Le lendemain, j'examinai mieux mes compagnes. Ces quatre filles étaient de vingt-cinq à trente ans; quoique abruties par la misère et déformées par l'excès des travaux, elles avaient encore des restes de beauté; leur taille était belle, et la plus jeune, appelée Suzanne, avec des yeux charmants, avait encore de très beaux cheveux; Roland l'avait prise à Lyon, il avait eu ses prémices, et après l'avoir enlevée à sa famille, sous les serments de l'épouser, il l'avait conduite dans cet affreux château; elle y était depuis trois ans, et, plus particulièrement encore que ses compagnes, l'objet des férocités de ce monstre: à force de coups de nerf de bœuf, ses fesses étaient devenues calleuses et dures comme le serait une peau de vache desséchée au soleil; elle avait un cancer au sein gauche et un abcès dans la matrice qui lui causait des douleurs inouïes.
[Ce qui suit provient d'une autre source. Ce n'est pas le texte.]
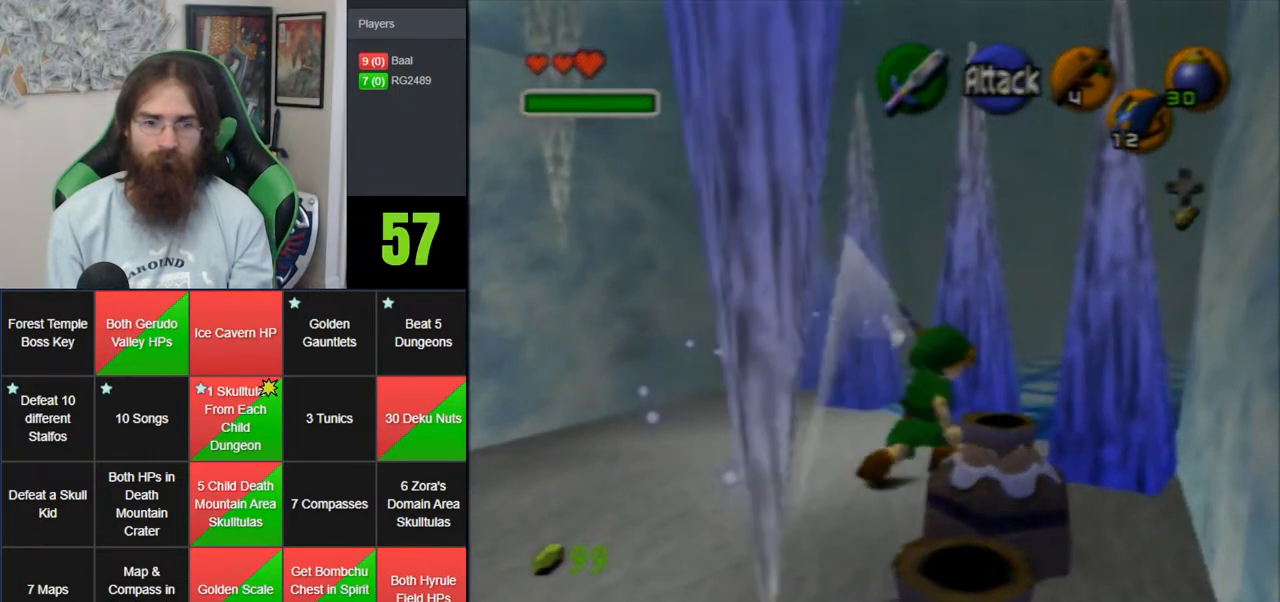
{"dt_ms": 500, "buttons": [], "left_stick": "up-right", "events": []}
Tout cela était l'ouvrage du perfide Roland; chacune de ces horreurs était le fruit de ses lubricités.

Ce fut elle qui m'apprit que Roland était à la veille de se rendre à Venise, si les sommes considérables qu'il venait de faire dernièrement passer en Espagne lui rapportaient les lettres de change qu'il attendait pour l'Italie, parce qu'il ne voulait point porter son or au-delà des monts; il n'y en envoyait jamais: c'était dans un pays différent de celui où il se proposait d'habiter qu'il faisait passer ses fausses espèces; par ce moyen, ne se trouvant riche dans le lieu où il voulait se fixer que des papiers d'un autre royaume, ses friponneries ne pouvaient jamais se découvrir. Mais tout pouvait manquer dans un instant, et la retraite qu'il méditait dépendait absolument de cette dernière négociation, où la plus grande partie de ses trésors était compromise. Si Cadix acceptait ses piastres, ses sequins, ses louis faux, et lui envoyait sur cela des lettres sur Venise, Roland était heureux le reste de sa vie; si la fraude était découverte, un seul jour suffisait à culbuter le frêle édifice de sa fortune.